Inflation and violence spark discontent with Guatemala leader

Vincio Cerezo Ar'evalo has weathered the first labor challenge to his 17-month-old presidency. But he is still faced with discontent over deteriorating economic conditions, a wave of common crime, continuing political violence, and questions about whether he really controls the powerful Guatemalan Army. A two-week public workers strike last month that involved 200,000 people at its high point weakened in the face of the government's firm refusal to concede salary raises to the relatively well-paid public employees. The strike is symptomatic of a more generalized discontent over the loss in income that the average family has suffered because of rising prices.

One foreign economic analyst estimates the loss of real income since 1980 at 20 percent. Other analysts put the figure even higher.

Prices jumped immediately after Mr. Cerezo, under prodding from the United States and business groups, instituted austerity measures last June. The measures were applauded by some who say currency devaluation was necessary to halt inflation. And they say the measures have shown success: prices stabilized after the initial increase as did the exchange rate of the national currency. The Central Bank says inflation has been cut from 40 percent to 12 percent.

But other economists are not as upbeat. ``Figures in this country are always suspect, but I would estimate that inflation continues at a much higher rate than the Central Bank says,'' a European diplomat says.

Cerezo's critics in the labor movement accuse him of abandoning his populist promises in favor of economic policies that would benefit the powerful and very conservative business sector.

A central theme of Cerezo's presidency is concertacion, which literally means harmonizing but figuratively translates: creating harmony between different sectors. But critics say Cerezo has worked harder at ``harmonizing'' with Guatemala's two most-powerful forces - the ultraconservative private sector and the military - than with the bulk of the Guatemalans that elected him.

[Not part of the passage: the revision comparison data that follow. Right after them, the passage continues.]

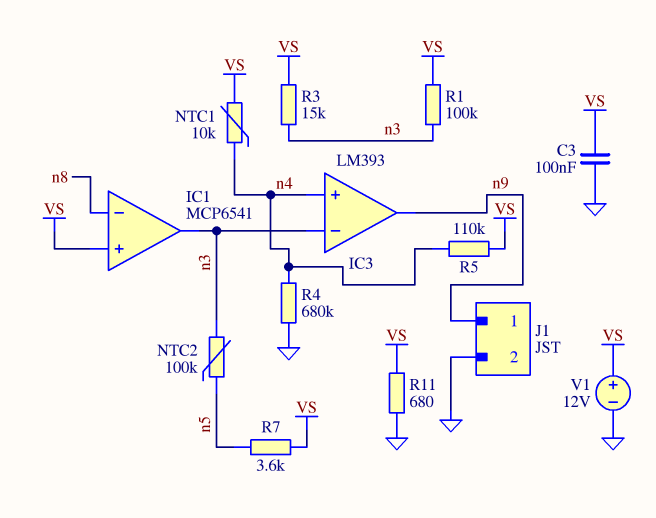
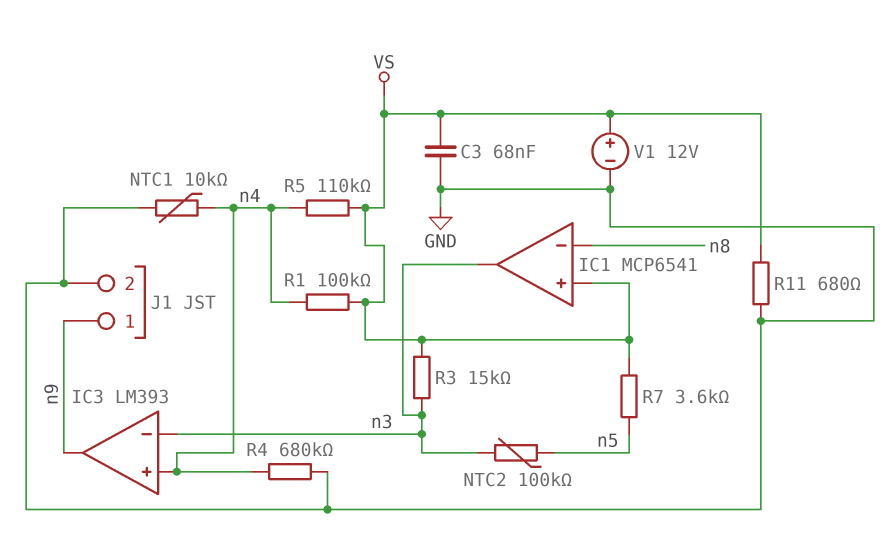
C3: 100nF (GND, VS) -> 68nF (GND, VS)
NTC1: 10k (VS, n4) -> 10k (GND, n4)
R1: 100k (VS, n3) -> 100k (VS, n4)

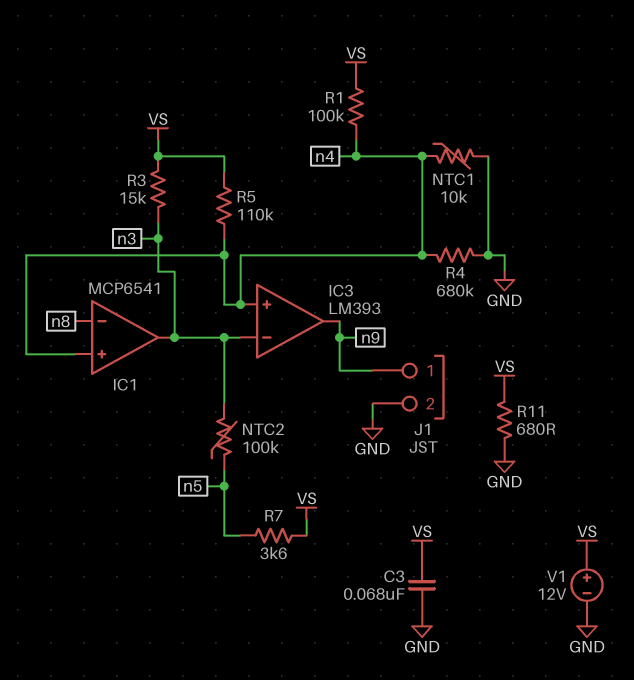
IC1 pin in+: VS -> n4

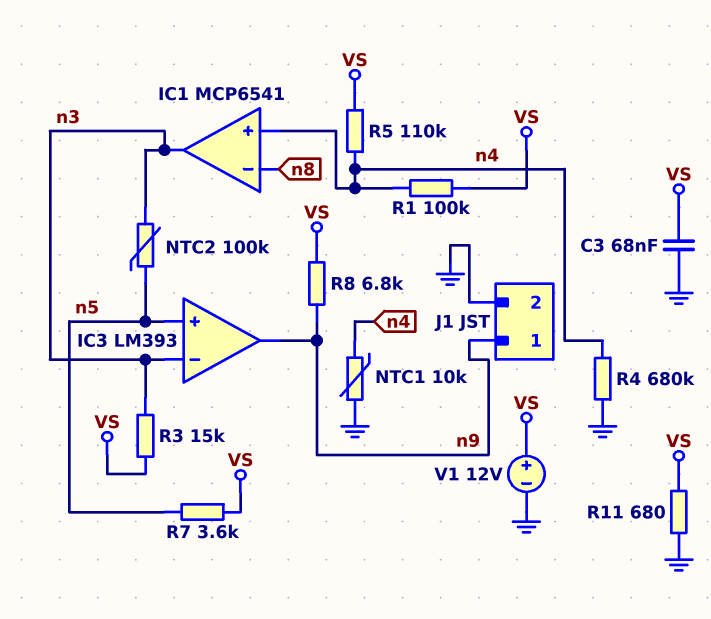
IC3 pin in+: n4 -> n5
R8: none -> 6.8k (VS, n9)

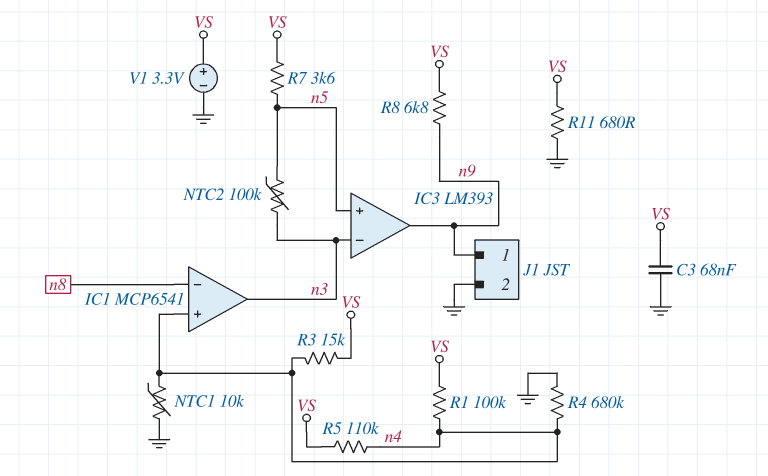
R3: 15k (VS, n3) -> 15k (VS, n4)
V1: 12V (plus VS, minus GND) -> 3.3V (plus VS, minus GND)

``People had many expectations at first,'' one left-wing union leader says. The government still has a bit of credibility, but it's losing it bit by bit. The government has space, it still has support. But more and more people are talking about how this government isn't any different from past military governments. And the shadow of repression is still fresh in people's minds. The killings and disappearances continue.''

International human rights groups and observers monitoring the situation say killings actually have increased during the Cerezo presidency, although the government says most are the result of common crime.

Human rights analysts concede that common crime has skyrocketed and that political violence has decreased from the heights of the officially directed repression in the late 1970s and early '80s that earned Guatemala the reputation as one of the worst violators of human rights in the Western hemisphere.

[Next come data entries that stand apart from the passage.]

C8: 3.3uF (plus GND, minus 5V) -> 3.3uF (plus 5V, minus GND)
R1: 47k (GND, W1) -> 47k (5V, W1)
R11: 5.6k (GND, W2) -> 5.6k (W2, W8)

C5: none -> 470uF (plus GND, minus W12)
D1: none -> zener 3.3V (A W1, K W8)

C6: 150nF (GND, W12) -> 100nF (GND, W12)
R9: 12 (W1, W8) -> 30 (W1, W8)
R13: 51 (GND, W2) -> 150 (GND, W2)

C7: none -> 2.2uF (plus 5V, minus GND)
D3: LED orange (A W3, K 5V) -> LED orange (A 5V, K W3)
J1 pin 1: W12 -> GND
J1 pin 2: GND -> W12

Still, these rights analysts say, political violence linked to the Army and the security forces continues. ``One thing is clear, the killings are more selective now but they continue,'' says a foreigner who closely monitors humanrights.

The US Embassy recorded 131 political killings in 1986. Most human rights observers consider this figure low, since it is based on local press accounts by conservative newspapers, which have close ties to the Army and security forces. The victims' relatives are usually afraid and seldom publically identify the killing as political.

Human rights groups mention several cases clearly linked to the Army or security forces:

In January, an Indian man living here was ordered to report to the local police. He never returned. Then his mother was kidnapped by armed men. Two days later, their bodies were found outside the city with torture marks. The papers reported it as a ``common crime.''

In February, Edgar Arana, a former leader of the medical students association, was killed. He had returned from political exile in Mexico last August.

In April, a young woman who had been in the country five days after returning from exile in Mexico was kidnapped. Her boyfriend, a guerrilla, was killed several years ago. Inhabitants of an apartment building overlooking an Army base in the capital saw the young woman being taken out of a car. Her father, politically well connected, went immediately to the Army base but was told she wasn't there. He then contacted Cerezo and various diplomats. Cerezo reportedly told the father the case would have ``a happy outcome,'' according to diplomatic sources, and she was released soon afterward.

``The case shows the repressive system of the Army is still functioning and Cerezo is well aware of it,'' says one European diplomat. ``I'm very concerned about the continuing political violence. The situation is not good.''

``Cerezo's gotten off remarkably easy on the issue of the violence,'' another diplomat says. ``The government says it isn't killing or disappearing. But is the Army part of the government? Cerezo is connected to the violence even if he didn't order it. He's not separated.''

Diplomats here and religious sources throughout Guatemala say in most areas outside the capital the military continues to be the real power.